Try not to transplant the seedlings too deeply. Burrow a shallow gap and spread the roots. Spread to the crown of the plant and tamp the soil gently so that the plant is firm in the ground. Water lightly but not every day since Sempervivum are acclimated with almost little water. Sempervivum need to let their roots dry out between waterings.

Soil: Sempervivum plants is versatile to most soils yet incline toward well-depleting fertilizer with 25 to 50 % sand or other coarseness. They require almost no dirt and can be made to become even in shake precipices.

Exposition: The perfect temperature for Sempervivum plants is somewhere in the range of 65 and 75 F. (18-24 C.). At the point when temperatures zoom upwards or fall down, the plants move toward becoming semi-torpid and will stop developing.

Proliferation: Sempervivum can be developed from seeds, seedlings or by dividing offsets. The simplest and easiest method to grow Sempervivum plants is to separate their offsets. These will be clones of the parent and have a kick off on life. Sempervivum ,also known as Hens and Chicks, will spread by underground roots. Each plant multiplies by at least 4, in a developing season, by delivering little balanced plantlets all around the edge of the “Hen”. These are the “Chicks”. The Chicks can be snapped off and replanted somewhere else whenever.

In the event that you need to develop sempervivum from seed, you first need to reap it. When flowers are spent, a small, dry, seed-filled fruit is produced. Remove these pods and allow the fruit to dry totally before smashing and removing the seeds. Refrigerate or chill the seeds for about a month prior to sowing. Plant seeds in 2-inch pots on the surface of the soil. Simply press them into the soil. The seeds need light to develop and temperatures of at least 70 degrees Fahrenheit (21 C.).

Sempervivum tectorum

How to Care For Sempervivum tectorum “Houseleek, Hens and Chickens”

Frost hardy: Most of Sempervivum are frost hardy.

Light: Sempervivum plants lean toward full sun.

Soil: Sempervivum plants prefer well-draining soil with 25 to 50 % sand or other grit. This plant may grow in trays, in ground, or on wood or in rock piles.

Preparation: Sempervivum don’t need much fertilizer and should rarely be watered.

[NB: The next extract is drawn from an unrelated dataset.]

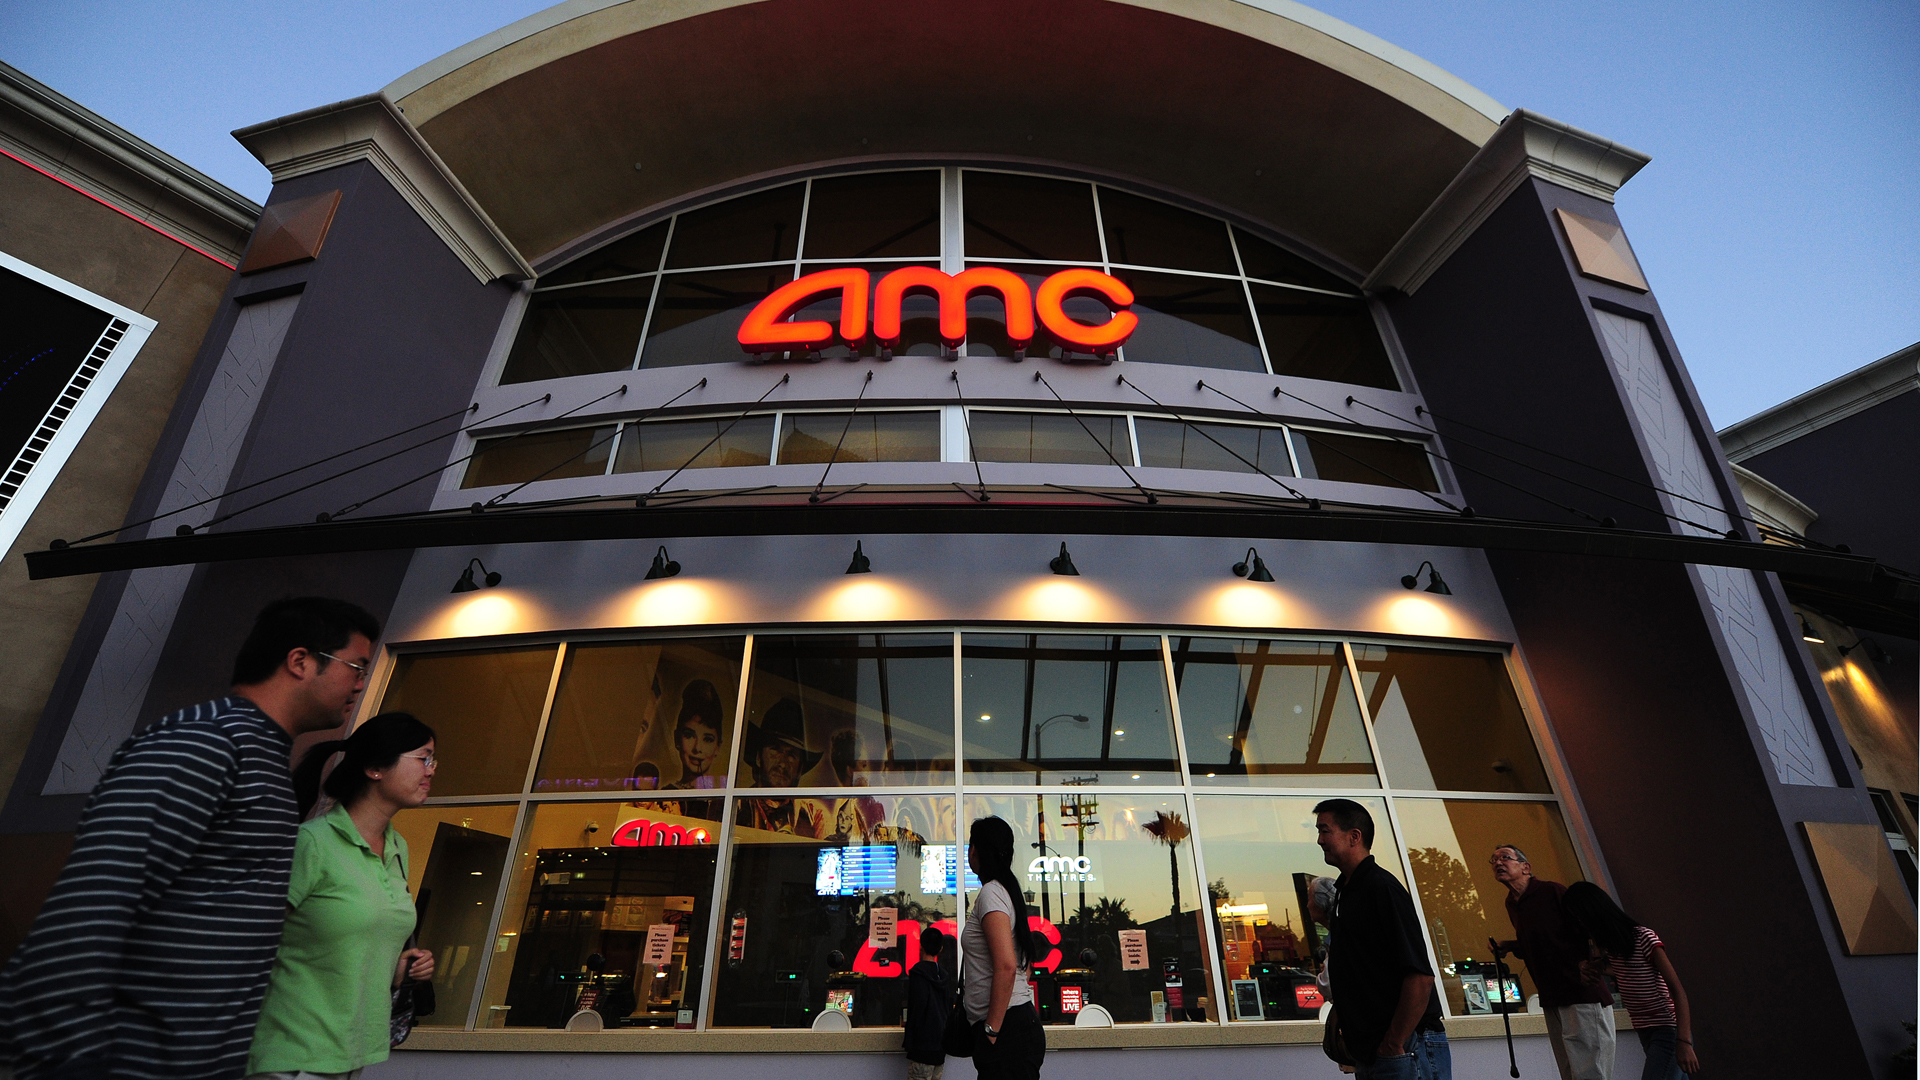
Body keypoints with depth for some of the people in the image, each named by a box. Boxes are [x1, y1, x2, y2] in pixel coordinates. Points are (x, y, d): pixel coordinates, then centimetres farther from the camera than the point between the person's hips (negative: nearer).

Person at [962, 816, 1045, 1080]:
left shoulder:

A liquid fertilizer diluted by half should be watered in during spring and summer irrigation.

Pests and Diseases: Crown rot can occur in wet soils.Some varieties of Sempervivum can get Endophyllum rust, a fungus disease. Both issues will be prevented if big in dry conditions.

Remarks: Sempervivum plants have old-time charm and unbeatable hardiness. These little succulents are known for their sweet rosette form and numerous offsets or chicks.

Once established, maintenance of Sempervivum is minimal. They are succulent plants that need little care. The mother plant can go away when four to 6 years and may be removed. The plants manufacture a flower once mature and these ought to be realized the plant once they expire. Divide the chicks from the mother plant a minimum of each 2 years to forestall overcrowding. Except in extraordinarily hot, dry things, you won’t even have to be compelled to offer them supplemental water.